It's not a coincidence, and the numbers weren't picked arbitrarily. The scaling was by the standard deviation, in order to match the first two moments of the distributions. Except that really it should have been 2*3d6-10.5, not 11, but
@NotAYakk acknowledged that that was done because AnyDice doesn't like non-integers. I guess we should do 4*3d6-21 vs 2*1d20 and just halve the numbers on the axis. But it won't look hugely different.
Because the relationship is accidental and selected, not by analysis and correct math, but by selection of values that cause parts (PARTS!) of the curves to look similar.
Rescaling doesn't make the two distributions identical, but it does self-evidently make them more similar than before the scaling. Probabilists and statisticians of a more theoretical bent do this sort of thing all the time: approximate one distribution with another by matching lower order moments and then show that the error (measured by cumulative probabilities) is bounded by a function of the higher order moments.
No, rescaling, arbitrary centering, eliminating 1/3 of the data points of one distribution, and then comparing 10 data points to 20 data points makes those look similar. The only decision made here that is remotely based on actual characteristics of the curves was the rescaling, which is questionable (because multiplying the 3d6 distribution gives data points spaced 2 apart which you then compare against data spaced 1 apart). After that it's literally making choices to achieve the goal of making the curves look similar.

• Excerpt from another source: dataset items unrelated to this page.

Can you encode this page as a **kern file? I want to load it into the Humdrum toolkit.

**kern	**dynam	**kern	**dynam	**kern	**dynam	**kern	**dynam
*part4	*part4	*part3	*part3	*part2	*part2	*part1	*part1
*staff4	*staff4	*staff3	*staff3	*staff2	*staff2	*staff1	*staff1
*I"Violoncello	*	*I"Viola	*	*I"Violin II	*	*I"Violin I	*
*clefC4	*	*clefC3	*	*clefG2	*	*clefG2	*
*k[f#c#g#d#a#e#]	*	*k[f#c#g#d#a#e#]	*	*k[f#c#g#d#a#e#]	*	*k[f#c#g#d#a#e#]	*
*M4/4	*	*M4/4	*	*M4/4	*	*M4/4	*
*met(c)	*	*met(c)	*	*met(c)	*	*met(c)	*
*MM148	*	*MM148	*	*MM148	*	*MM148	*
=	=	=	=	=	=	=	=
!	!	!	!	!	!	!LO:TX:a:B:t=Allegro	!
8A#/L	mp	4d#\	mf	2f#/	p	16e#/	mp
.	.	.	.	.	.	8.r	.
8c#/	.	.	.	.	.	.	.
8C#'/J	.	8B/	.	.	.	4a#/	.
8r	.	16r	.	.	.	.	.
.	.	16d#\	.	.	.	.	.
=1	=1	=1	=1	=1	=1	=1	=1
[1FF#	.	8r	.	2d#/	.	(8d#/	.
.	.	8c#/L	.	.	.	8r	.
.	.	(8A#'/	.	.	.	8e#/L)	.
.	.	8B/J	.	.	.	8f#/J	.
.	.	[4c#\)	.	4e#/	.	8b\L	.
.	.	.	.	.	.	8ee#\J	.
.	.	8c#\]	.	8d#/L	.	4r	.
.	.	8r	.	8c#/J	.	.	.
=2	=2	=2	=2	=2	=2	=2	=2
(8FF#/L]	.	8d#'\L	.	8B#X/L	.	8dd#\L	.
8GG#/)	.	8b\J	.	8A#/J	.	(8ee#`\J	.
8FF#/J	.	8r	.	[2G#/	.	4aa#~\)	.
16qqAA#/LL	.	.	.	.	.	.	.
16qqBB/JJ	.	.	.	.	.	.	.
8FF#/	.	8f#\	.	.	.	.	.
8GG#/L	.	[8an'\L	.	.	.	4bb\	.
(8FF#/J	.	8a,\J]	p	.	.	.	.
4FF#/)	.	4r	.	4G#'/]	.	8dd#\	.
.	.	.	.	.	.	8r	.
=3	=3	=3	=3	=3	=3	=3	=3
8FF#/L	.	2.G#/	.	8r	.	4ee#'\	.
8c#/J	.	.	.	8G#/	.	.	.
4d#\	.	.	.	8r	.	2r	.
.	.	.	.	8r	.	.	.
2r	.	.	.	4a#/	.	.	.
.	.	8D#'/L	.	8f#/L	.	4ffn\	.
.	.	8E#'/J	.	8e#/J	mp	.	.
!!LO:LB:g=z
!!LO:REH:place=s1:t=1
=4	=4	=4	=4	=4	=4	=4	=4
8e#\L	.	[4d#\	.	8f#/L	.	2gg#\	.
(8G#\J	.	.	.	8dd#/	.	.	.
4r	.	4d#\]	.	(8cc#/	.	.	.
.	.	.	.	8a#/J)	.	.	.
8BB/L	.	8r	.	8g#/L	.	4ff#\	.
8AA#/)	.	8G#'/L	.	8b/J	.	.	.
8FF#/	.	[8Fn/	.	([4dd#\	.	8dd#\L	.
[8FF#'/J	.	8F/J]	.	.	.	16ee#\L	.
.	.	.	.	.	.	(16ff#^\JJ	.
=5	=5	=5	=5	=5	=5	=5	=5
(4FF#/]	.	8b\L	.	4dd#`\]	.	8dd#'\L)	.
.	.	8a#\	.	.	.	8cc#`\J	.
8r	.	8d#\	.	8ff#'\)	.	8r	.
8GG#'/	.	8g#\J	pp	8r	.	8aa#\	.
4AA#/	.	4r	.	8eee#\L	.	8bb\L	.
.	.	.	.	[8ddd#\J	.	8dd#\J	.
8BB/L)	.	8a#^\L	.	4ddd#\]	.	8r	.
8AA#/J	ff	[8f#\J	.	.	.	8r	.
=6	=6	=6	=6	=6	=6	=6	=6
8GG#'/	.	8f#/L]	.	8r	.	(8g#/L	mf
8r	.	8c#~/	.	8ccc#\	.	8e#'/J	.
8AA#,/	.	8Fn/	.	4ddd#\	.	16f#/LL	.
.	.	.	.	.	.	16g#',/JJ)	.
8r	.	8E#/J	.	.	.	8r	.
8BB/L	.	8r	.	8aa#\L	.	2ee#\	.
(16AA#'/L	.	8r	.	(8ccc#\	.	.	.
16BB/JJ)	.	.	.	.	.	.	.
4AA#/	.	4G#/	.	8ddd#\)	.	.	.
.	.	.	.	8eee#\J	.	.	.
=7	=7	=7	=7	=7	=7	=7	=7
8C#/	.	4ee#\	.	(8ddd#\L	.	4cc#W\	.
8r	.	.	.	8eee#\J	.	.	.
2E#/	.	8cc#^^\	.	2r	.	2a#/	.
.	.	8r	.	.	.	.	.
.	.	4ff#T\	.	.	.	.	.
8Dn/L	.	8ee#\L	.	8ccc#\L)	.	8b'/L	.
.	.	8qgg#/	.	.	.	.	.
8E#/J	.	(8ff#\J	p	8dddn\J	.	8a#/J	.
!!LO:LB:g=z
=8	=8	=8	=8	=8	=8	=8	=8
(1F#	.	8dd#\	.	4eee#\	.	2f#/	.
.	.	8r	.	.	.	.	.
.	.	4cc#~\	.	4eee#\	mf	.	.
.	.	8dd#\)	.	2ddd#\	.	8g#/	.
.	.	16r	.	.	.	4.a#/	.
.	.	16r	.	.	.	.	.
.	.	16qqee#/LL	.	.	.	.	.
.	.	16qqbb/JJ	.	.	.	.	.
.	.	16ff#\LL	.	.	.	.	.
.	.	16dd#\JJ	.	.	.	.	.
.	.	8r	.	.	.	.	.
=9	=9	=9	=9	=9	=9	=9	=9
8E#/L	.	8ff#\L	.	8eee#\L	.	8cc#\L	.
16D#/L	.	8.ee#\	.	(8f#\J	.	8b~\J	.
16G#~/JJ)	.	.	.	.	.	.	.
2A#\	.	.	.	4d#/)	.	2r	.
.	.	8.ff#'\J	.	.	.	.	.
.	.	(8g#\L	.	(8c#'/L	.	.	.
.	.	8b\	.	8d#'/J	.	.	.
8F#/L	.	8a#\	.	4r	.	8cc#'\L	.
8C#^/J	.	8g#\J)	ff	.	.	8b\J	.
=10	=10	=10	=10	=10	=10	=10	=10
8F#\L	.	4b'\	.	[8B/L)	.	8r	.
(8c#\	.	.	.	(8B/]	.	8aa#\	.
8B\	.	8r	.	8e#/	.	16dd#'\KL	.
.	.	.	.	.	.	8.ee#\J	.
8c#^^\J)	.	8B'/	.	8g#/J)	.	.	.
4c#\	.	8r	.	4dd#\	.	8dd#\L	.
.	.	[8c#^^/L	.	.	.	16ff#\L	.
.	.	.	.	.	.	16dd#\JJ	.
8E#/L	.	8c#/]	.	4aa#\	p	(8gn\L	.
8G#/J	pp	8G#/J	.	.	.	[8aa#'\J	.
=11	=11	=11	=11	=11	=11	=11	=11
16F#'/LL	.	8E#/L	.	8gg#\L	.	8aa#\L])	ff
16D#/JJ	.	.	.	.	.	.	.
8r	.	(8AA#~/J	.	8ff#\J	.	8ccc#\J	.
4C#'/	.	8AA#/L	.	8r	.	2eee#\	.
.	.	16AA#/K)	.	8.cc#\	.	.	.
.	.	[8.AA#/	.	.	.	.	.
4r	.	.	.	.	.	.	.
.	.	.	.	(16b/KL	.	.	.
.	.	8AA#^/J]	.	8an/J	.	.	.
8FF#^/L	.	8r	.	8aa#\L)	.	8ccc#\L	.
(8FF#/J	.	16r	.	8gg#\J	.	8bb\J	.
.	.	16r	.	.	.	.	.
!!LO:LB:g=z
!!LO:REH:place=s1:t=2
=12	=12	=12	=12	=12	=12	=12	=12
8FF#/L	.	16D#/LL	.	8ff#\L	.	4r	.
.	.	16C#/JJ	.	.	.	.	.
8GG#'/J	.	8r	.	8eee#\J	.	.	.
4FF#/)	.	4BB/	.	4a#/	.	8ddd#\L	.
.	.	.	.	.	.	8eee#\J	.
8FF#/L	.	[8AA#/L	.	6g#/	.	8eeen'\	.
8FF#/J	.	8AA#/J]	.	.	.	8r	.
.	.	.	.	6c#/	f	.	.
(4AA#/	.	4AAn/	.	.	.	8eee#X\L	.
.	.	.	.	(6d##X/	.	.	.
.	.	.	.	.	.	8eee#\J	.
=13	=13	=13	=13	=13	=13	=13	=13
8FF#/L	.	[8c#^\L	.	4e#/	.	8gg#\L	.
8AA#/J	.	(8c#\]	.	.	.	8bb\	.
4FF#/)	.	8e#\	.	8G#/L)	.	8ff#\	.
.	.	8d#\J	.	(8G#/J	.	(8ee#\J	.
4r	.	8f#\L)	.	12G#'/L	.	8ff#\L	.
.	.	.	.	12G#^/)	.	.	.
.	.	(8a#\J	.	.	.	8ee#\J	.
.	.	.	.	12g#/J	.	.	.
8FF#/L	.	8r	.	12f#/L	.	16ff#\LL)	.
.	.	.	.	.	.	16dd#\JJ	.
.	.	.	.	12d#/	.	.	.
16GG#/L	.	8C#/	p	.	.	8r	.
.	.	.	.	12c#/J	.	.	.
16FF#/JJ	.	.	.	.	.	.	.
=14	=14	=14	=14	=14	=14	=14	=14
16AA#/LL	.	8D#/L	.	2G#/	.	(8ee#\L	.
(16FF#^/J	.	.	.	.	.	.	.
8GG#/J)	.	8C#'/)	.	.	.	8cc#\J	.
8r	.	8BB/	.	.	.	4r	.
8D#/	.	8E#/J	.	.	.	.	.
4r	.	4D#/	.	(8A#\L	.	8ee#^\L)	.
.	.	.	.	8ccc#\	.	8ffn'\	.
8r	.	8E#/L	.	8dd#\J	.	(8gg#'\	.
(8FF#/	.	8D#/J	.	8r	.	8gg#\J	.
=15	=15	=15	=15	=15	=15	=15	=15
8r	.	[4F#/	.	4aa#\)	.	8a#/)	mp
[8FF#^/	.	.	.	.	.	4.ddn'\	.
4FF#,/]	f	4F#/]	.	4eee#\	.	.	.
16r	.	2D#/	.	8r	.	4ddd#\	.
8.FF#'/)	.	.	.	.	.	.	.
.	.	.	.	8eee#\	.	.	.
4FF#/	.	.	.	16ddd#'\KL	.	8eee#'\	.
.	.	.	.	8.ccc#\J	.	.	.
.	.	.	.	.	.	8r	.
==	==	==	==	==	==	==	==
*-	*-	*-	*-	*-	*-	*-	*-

I'm not sure why the comparison to the non-standard-deviation-matched version of the distribution is relevant to the argument. (I assume also that you mean CDFs rather than PDFs? Not trying to be pedantic, just make sure I'm following you)

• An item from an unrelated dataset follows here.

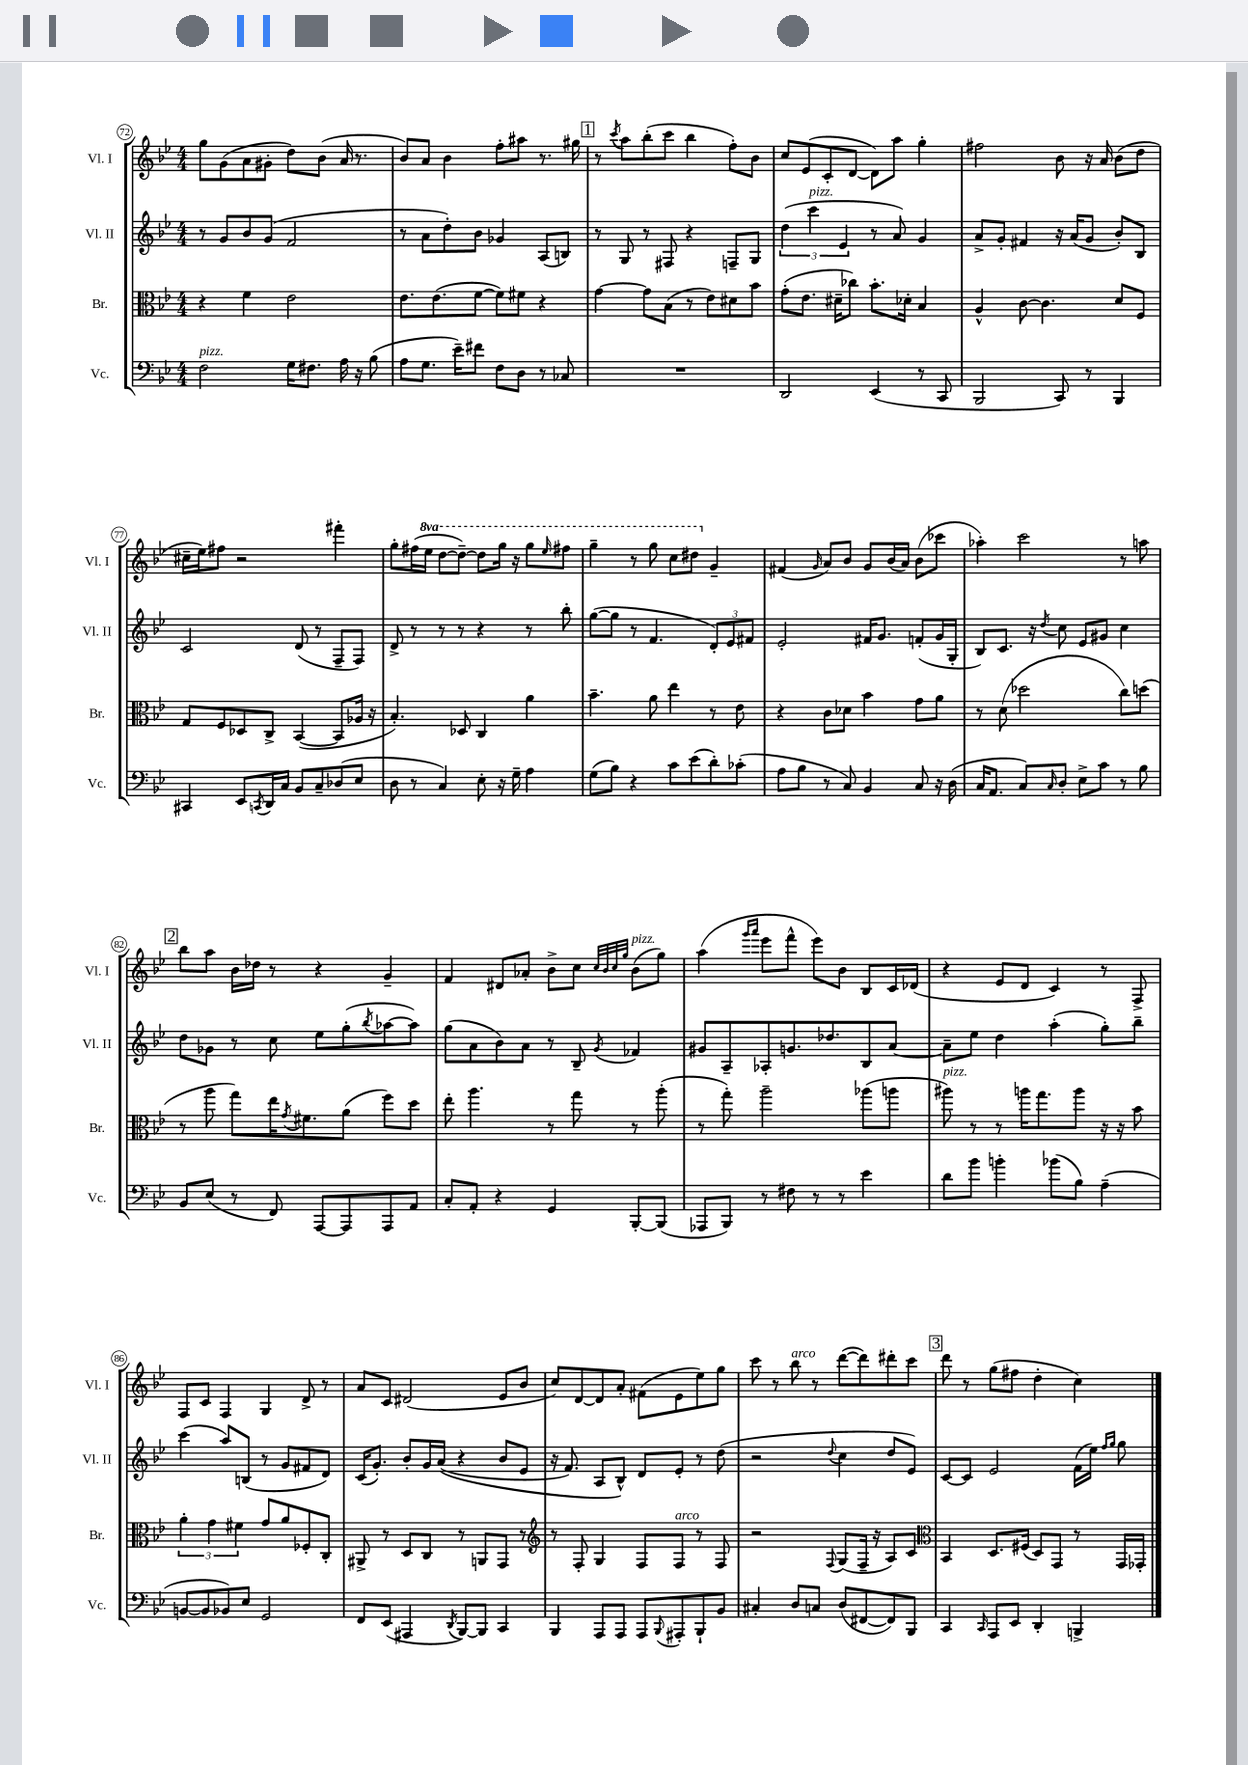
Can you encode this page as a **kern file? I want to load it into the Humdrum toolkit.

Technically, what's been discussed is 1 - the cumulative probability function. Is this the point where we actually start using proper terminology in this thread? I figured having that argument wouldn't help understanding, so I've been working informally using the language similar to what's been previously used.
So, using probability density function is technically correct, if imprecise.

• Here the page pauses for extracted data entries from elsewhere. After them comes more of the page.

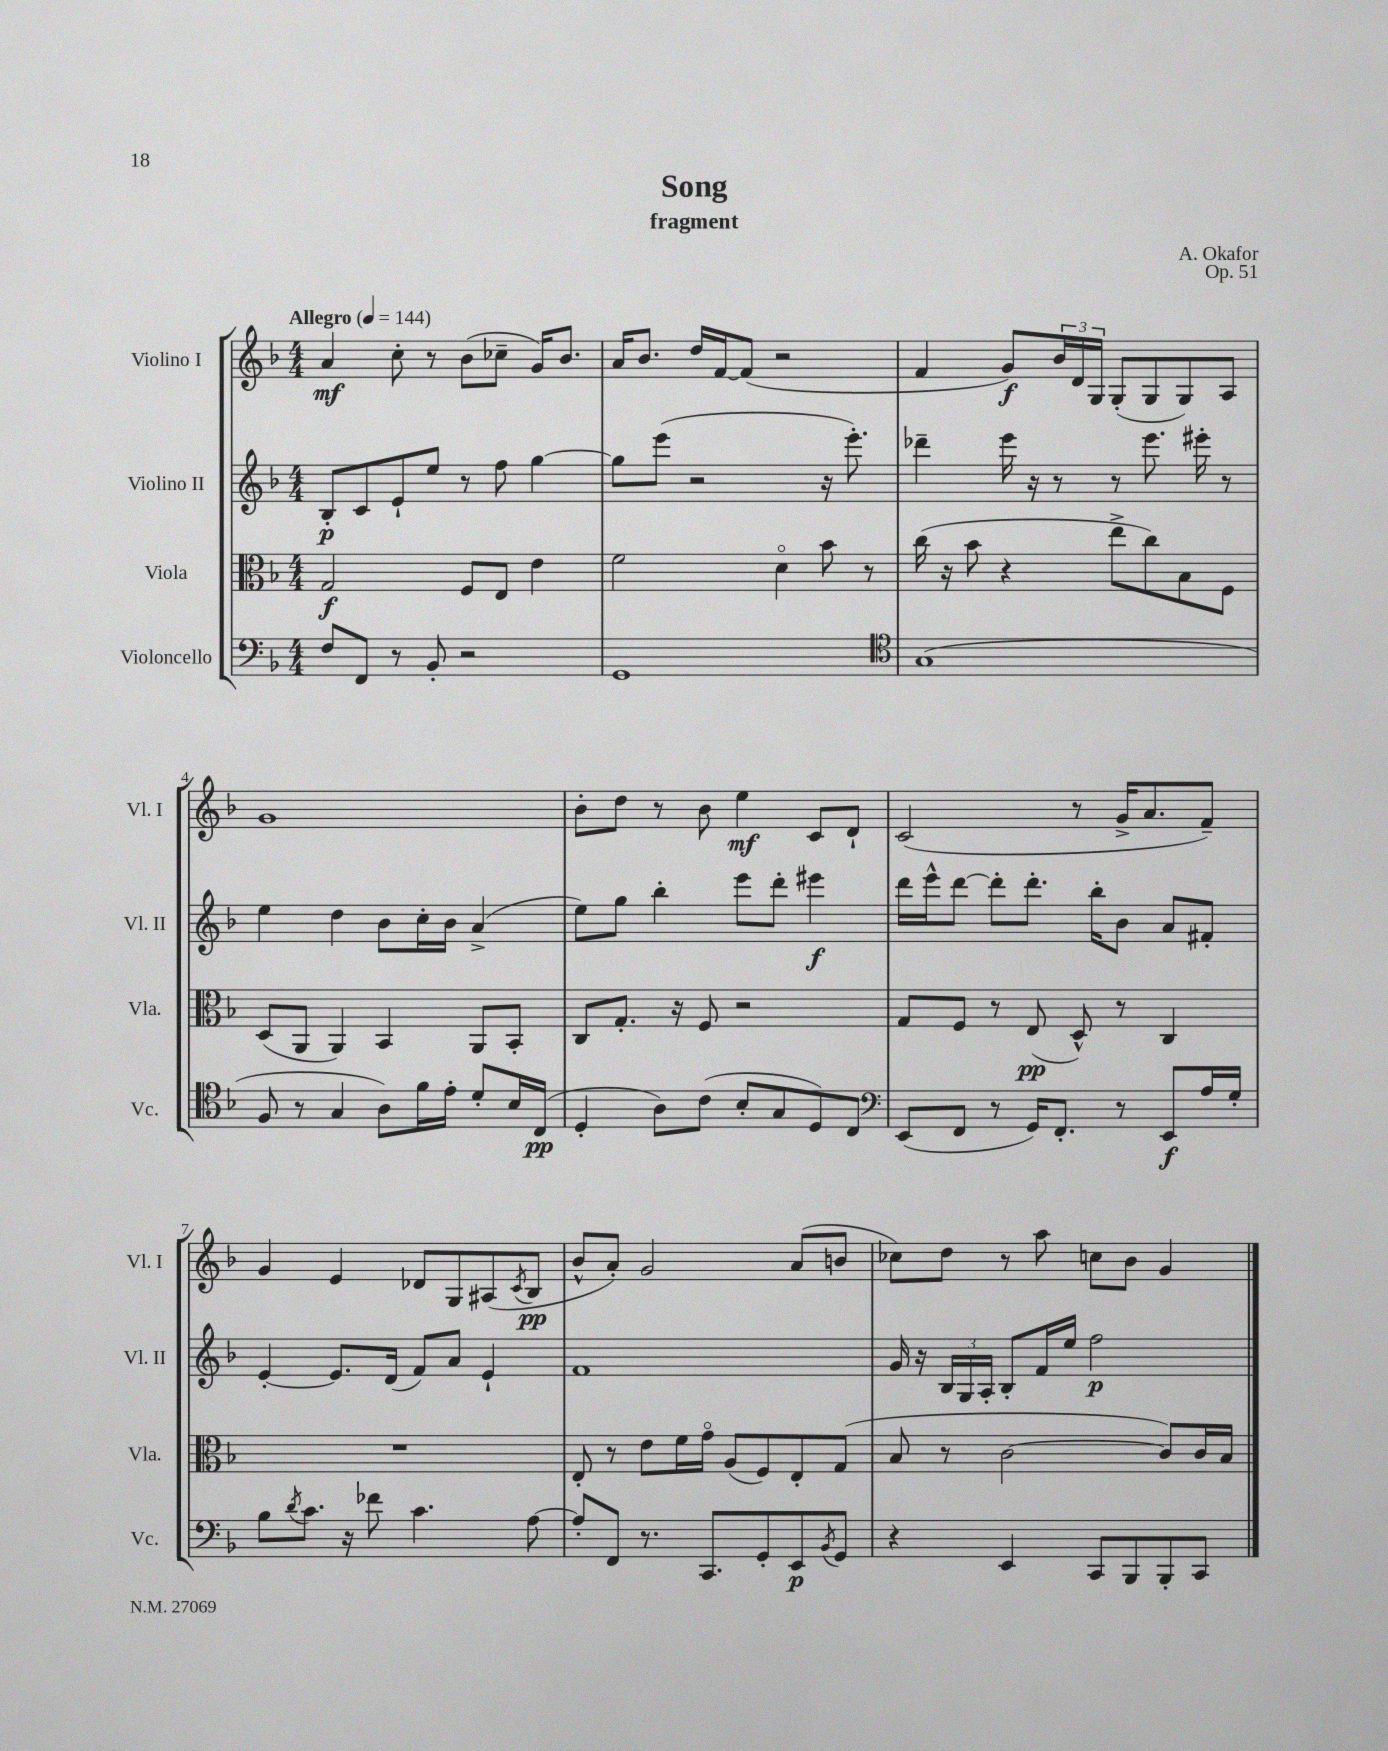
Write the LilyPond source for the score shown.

\header { title = "Song" composer = "A. Okafor" subtitle = "fragment" opus = "Op. 51" }
<<
\new StaffGroup <<
\new Staff = "s0" \with { instrumentName = "Violino I" shortInstrumentName = "Vl. I" } {
    \clef treble \key f \major \numericTimeSignature \time 4/4 \tempo "Allegro" 4 = 144
    a'4\mf c''8-. r8 bes'8( ces''8-- g'16) bes'8. |
    a'16 bes'8. d''16 f'16~ f'8( r2 |
    f'4 g'8\f) \tuplet 3/2 { bes'16 d'16 g16 } g8-.( g8 g8) a8 |
    g'1 |
    bes'8-. d''8 r8 bes'8 e''4\mf c'8 d'8-! |
    c'2( r8 g'16-> a'8. f'8--) |
    g'4 e'4 des'8 g8 ais8( \acciaccatura { c'8 } bes8\pp |
    bes'8-^ a'8-.) g'2 a'8( b'8 |
    ces''8) d''8 r8 a''8 c''8 bes'8 g'4 \bar "|." |
}
\new Staff = "s1" \with { instrumentName = "Violino II" shortInstrumentName = "Vl. II" } {
    \clef treble \key f \major \numericTimeSignature \time 4/4
    bes8-.\p c'8 e'8-! e''8 r8 f''8 g''4~ |
    g''8 e'''8( r2 r16 e'''8.-.) |
    des'''4-- e'''16 r16 r8 r8 e'''8. eis'''16-. r8 |
    e''4 d''4 bes'8 c''16-. bes'16 a'4->( |
    e''8) g''8 bes''4-. e'''8 d'''8-. eis'''4\f |
    d'''16 e'''16-^ d'''8~ d'''8-. d'''8.-. bes''16-. bes'8 a'8 fis'8-. |
    e'4~-. e'8. d'16( f'8) a'8 e'4-! |
    f'1 |
    g'16 r16 \tuplet 3/2 { bes16 g16 a16-. } bes8-. f'16 e''16 f''2\p \bar "|." |
}
\new Staff = "s2" \with { instrumentName = "Viola" shortInstrumentName = "Vla." } {
    \clef alto \key f \major \numericTimeSignature \time 4/4
    g2\f f8 e8 e'4 |
    f'2 d'4\flageolet bes'8 r8 |
    c''16( r16 bes'8 r4 e''8-> c''8) bes8 f8 |
    d8( a,8 a,4) bes,4 a,8 bes,8-. |
    c8 g8.-. r16 f8 r2 |
    g8 f8 r8 e8\pp( d8-^) r8 c4 |
    R1 |
    e8-. r8 e'8 f'16 g'16\flageolet a8( f8) e8-. g8( |
    bes8 r8 c'2~ c'8) c'16 bes16 \bar "|." |
}
\new Staff = "s3" \with { instrumentName = "Violoncello" shortInstrumentName = "Vc." } {
    \clef bass \key f \major \numericTimeSignature \time 4/4
    f8 f,8 r8 bes,8-. r2 |
    g,1 |
    \clef tenor g1( |
    f8 r8 g4 a8) f'16 e'16-. d'8-. bes16 c16\pp( |
    d4-. a8) c'8( bes8-. g8 d8) c8 |
    \clef bass e,8( f,8 r8 g,16) f,8.-. r8 e,8\f a16 g16-. |
    bes8 \acciaccatura { d'8 } c'8. r16 fes'8 c'4. a8~ |
    a8-. f,8 r8. c,8. g,8-. e,8\p \acciaccatura { bes,8 } g,8 |
    r4 e,4 c,8 bes,,8 bes,,8-. c,8 \bar "|." |
}
>>
>>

Here I have to confess that I don't follow what you are trying to say. What same point? You need 13 on 3d6 to have 2*3d6-11 equal 15, so that's presumably not where the 12 is coming from. Maybe you mean that 12 or higher on 3d6 is where you have about the same likelihood as 15 or higher on 1d20, and 15 or higher on 3d6 is less likely than 20 on d20. Ok, but what does that imply about the argument? Just that even after matching standard deviations, you still have a lower chance of getting a 20 with 3d6-11 than you do with 1d20? Everyone agrees on that point.
Typo.
It points out that the stretched distribution distributed very different behaviors due to being stretched, which makes relying only on the visual similarity in that range even less good.
But nobody is arguing that the curve is actually a line... they're similar to the extent that the probabilities are similar. Now if you wanted to make an argument that linear comparison of probabilities isn't necessarily the right metric, you might have a point (I have at times argued that "rolls per success" is a more useful metric in some contexts than "successes per roll", for example), but that doesn't seem to be what you're doing.
Huh. The OP (and later posts) have relied on the fact that there's a similarity that supports the argument that stretching the d20 line is functionally similar to a stretched 3d6 line, therefore 3d6 and d20 aren't much different. My point is that the math suggested by such stretching and skewing is very badly founded and an improper use of math. The point that you can alter the math of 5e to move some breakpoints on the d20 is orthogonal to my point that the math of the graphs is absolutely wrong. The justification that relies on bad math is what I'm arguing against.
I mean, the first point the OP makes is that using 3d6 is the same as rolling a d20, if you change the target numbers and the bonus to the roll. What that example shows is really only that the likelihood of rolling at least a 16 on a d20 is close to the likelihood of rolling at least a 13 on 3d6. Cool, I guess. The reason this schema works isn't any real similarity in the curves of the d20 and the 3d6 but instead skewing the inputs to the d20 to stretch it. What the OP did was change the math of the bonuses so that you need a 16 instead of a 13 on a d20 to hit the new math AC with the new math attack bonuses.